[cairo] scaling performance test of cairo library

Tue Feb 8 22:23:51 PST 2011

On Wednesday 09 February 2011 05:28:46 cooolheater wrote:
> Thank you for your kind explanation.
> I used pixman-0.21.4 for testing.
> As you guessed, we are using SIMD and are finding method for NEON
> acceleration.
> Could you let me know the bilinear scaling interfaces in pixman and
> where the SIMD optimization will be applied?

You can look here for the start:
http://cgit.freedesktop.org/pixman/tree/pixman/pixman-bits-image.c?id=pixman-0.21.4#n189

But applying optimizations locally just for this small function is not
going to provide the best performance, it's kind of like swinging a
large polearm in a narrow passage is not so effective.
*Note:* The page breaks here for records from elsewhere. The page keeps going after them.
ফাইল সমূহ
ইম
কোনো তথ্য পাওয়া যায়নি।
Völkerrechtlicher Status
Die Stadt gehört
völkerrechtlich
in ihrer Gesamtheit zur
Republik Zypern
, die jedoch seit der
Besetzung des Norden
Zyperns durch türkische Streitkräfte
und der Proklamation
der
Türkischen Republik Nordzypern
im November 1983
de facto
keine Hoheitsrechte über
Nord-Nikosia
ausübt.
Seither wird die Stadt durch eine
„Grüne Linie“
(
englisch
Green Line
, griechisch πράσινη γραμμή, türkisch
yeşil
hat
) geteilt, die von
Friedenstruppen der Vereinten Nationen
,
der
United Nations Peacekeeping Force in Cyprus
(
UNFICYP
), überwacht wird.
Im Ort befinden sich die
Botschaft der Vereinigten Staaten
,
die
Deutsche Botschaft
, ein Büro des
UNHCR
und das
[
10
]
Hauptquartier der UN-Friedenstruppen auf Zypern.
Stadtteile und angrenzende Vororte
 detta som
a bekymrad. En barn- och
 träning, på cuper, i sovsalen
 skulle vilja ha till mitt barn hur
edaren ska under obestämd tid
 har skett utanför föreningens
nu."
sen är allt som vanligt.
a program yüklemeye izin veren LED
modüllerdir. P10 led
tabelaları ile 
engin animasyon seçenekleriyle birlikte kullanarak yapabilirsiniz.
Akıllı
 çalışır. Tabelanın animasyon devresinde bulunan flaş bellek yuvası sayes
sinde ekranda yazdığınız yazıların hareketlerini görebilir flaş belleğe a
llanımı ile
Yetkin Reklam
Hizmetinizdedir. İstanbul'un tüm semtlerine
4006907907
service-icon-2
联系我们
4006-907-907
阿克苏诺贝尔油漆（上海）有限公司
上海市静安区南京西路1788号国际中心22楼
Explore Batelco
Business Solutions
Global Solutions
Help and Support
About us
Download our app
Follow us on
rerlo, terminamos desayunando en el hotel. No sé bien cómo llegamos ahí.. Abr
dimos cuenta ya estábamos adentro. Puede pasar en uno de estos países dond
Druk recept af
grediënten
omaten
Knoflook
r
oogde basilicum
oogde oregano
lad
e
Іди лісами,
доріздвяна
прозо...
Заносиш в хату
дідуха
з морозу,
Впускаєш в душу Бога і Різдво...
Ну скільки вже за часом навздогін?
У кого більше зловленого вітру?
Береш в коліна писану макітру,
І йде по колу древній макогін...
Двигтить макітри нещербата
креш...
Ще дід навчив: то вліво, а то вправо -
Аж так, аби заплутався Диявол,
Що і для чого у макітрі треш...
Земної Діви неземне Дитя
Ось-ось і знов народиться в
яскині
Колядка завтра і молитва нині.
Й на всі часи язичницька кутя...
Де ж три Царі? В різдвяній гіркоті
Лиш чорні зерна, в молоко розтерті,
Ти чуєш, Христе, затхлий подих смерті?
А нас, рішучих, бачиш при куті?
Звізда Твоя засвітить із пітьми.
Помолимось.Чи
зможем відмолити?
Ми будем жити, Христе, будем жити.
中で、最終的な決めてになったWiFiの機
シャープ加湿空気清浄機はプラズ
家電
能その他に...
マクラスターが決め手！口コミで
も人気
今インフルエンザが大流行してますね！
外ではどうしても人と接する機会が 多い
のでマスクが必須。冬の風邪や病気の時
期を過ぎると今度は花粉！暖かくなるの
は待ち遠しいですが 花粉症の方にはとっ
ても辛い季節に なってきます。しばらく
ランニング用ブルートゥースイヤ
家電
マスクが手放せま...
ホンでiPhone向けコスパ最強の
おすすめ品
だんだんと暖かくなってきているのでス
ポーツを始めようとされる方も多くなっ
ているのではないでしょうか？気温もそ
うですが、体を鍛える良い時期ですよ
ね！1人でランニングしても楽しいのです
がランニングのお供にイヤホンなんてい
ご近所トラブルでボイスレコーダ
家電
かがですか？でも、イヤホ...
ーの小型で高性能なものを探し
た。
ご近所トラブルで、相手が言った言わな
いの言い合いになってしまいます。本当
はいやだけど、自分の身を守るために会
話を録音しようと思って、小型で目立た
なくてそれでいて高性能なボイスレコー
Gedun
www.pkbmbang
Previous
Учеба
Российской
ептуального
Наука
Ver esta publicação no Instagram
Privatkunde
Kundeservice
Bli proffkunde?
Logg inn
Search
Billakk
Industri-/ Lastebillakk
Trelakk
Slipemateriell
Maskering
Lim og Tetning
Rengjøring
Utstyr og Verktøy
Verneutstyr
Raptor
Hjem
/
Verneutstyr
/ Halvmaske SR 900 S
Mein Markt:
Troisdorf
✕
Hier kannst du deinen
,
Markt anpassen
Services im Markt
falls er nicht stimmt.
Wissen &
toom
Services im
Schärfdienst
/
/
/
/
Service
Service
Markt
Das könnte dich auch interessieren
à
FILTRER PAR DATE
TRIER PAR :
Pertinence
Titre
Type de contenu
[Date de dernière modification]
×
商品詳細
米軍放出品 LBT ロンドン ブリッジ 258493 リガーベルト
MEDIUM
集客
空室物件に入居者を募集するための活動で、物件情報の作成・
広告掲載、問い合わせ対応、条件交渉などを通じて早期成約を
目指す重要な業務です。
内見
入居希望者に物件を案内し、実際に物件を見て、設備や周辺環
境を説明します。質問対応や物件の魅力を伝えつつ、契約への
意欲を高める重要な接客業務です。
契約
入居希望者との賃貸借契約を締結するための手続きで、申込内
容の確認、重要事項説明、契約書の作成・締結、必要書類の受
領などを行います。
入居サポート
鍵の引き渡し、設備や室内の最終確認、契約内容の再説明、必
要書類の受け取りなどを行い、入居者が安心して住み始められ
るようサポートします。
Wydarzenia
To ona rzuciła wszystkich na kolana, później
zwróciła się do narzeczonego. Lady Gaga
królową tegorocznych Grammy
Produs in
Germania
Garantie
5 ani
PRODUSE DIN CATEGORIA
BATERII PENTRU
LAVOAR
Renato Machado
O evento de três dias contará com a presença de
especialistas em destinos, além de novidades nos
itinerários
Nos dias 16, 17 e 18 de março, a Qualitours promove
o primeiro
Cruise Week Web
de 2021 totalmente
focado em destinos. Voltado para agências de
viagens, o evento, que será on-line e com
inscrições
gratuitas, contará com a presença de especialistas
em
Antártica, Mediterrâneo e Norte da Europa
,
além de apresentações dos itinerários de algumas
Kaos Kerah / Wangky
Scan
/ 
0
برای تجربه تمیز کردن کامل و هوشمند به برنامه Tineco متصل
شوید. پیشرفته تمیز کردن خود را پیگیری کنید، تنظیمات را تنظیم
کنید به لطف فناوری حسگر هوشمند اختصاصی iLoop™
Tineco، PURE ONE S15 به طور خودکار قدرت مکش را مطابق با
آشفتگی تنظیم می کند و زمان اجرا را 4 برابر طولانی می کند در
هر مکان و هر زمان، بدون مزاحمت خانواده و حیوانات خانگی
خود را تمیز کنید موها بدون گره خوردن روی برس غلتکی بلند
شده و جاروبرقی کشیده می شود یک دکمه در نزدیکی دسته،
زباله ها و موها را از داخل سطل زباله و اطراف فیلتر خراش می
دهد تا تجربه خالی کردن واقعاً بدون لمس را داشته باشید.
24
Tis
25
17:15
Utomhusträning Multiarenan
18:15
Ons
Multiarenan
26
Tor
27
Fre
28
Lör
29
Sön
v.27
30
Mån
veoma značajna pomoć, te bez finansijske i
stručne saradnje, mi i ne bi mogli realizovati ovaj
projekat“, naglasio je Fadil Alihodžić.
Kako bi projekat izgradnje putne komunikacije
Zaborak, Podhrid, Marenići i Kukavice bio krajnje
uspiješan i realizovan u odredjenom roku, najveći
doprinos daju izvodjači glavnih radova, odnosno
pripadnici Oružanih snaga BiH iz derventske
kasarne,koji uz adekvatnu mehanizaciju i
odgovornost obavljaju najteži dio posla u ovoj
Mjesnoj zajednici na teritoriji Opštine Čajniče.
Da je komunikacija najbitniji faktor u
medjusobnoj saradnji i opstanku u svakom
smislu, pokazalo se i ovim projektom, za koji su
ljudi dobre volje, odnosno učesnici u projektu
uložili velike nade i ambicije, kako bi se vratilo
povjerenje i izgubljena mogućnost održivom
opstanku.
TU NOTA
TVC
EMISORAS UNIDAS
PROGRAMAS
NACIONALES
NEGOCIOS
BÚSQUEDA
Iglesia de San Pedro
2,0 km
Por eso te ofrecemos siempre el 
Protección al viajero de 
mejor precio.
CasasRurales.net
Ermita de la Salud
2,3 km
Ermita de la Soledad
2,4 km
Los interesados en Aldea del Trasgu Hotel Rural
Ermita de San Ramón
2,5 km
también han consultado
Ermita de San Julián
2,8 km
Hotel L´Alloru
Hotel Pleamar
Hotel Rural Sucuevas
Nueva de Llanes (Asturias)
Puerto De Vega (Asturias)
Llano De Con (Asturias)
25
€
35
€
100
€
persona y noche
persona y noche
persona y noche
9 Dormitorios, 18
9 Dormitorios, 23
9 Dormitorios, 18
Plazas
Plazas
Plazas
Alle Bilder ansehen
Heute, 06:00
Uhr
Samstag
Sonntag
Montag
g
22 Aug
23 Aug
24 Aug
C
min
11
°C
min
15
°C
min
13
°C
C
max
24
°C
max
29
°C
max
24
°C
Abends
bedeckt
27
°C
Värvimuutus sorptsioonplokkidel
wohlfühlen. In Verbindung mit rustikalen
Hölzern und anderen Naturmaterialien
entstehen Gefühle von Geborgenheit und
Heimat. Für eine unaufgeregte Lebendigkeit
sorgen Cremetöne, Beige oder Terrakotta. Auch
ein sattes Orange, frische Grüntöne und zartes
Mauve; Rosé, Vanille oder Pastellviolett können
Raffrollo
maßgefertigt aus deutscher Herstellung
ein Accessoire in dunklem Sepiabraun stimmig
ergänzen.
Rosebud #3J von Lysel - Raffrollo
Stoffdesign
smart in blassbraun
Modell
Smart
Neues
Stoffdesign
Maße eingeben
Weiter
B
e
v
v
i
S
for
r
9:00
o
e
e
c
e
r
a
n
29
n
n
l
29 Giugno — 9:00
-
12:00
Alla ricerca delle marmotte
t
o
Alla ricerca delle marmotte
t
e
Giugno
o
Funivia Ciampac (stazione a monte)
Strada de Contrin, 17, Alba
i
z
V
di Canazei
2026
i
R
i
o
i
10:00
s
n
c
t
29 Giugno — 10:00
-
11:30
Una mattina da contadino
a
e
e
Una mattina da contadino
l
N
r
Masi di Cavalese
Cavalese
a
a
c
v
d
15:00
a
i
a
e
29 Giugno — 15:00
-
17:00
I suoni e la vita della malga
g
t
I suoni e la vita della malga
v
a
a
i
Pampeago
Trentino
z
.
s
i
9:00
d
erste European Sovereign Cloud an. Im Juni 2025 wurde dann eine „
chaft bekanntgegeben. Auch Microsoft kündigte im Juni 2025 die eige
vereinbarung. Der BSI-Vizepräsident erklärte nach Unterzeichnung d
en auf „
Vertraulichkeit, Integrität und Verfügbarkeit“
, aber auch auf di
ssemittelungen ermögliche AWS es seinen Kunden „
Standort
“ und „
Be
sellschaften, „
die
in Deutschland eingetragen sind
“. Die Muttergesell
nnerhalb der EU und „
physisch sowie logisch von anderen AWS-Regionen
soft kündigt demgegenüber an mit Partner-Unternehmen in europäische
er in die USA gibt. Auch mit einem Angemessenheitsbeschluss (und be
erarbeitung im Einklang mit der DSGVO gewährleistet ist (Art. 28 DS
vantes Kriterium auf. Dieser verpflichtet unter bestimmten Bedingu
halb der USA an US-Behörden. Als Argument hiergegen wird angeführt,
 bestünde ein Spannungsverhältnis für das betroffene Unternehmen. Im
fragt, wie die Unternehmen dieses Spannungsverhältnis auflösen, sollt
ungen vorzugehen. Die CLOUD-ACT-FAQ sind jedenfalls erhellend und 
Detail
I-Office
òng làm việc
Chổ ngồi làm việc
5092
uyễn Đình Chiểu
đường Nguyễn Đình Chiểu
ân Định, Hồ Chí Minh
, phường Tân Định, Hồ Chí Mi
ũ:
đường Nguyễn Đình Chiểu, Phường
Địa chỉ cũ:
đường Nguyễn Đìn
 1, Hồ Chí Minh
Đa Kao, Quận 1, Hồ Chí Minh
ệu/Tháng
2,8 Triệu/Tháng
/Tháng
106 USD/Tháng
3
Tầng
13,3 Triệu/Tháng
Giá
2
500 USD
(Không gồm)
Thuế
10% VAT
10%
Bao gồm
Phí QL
Going up one level, you end up in:
http://cgit.freedesktop.org/pixman/tree/pixman/pixman-bits-image.c?id=pixman-0.21.4#n281
or in
http://cgit.freedesktop.org/pixman/tree/pixman/pixman-bits-image.c?id=pixman-0.21.4#n907

Adding optimizations at this place has the benefit of being quite
general, so that it improves performance for many types of compositing
operations, but it does matrix multiplication per each scanline and some
other setup overhead. Also the pixels are fetched into a temporary buffer
to be processed later which would be a bit slower than a single pass code.

I think the fastest performance would be to use something like the following
template for nearest scaling
http://cgit.freedesktop.org/pixman/tree/pixman/pixman-fast-path.h?id=pixman-0.21.4#n250
where the scanline processing is handled by some inline function which needs
to be hooked there. The examples of such scanline processing functions are:
http://cgit.freedesktop.org/pixman/tree/pixman/pixman-sse2.c?id=pixman-0.21.4#n5705
http://cgit.freedesktop.org/pixman/tree/pixman/pixman-arm-simd-asm.S?id=pixman-0.21.4#n333

The variation for bilinear scaling would require an updated main loop
template which would need to handle 5 parts for each scanline up from 3
for nearest scaling. And the scaling functions themselves will be working
with two source scanlines instead of one. This should have the best
performance, but is specialized for each particular compositing operation.

It may make sense to both have specialized bilinear fast paths and optimized
fetchers. So there are many options, all of them can be tried keeping the
ones which turn out to be useful.

One more alternative is to use the newly added iterators. In this cases
some of the initial setup overhead like matrix multiplication can be
done just once on iterator initialization.

The standard 80/20 rule applies here. Implementing SIMD optimized bilinear
scaler itself is not so difficult. Plugging it nicely into pixman rendering
pipeline is the most challenging part because we need to support many types
of 'extend' ('repeat' in pixman terms), many types of compositing operations
and image formats.

Also this optimized code preferably needs to pass 'make check' tests. Or
the tests need to be updated to allow some minor differences when compared
to C implementation.

-- 
Best regards,
Siarhei Siamashka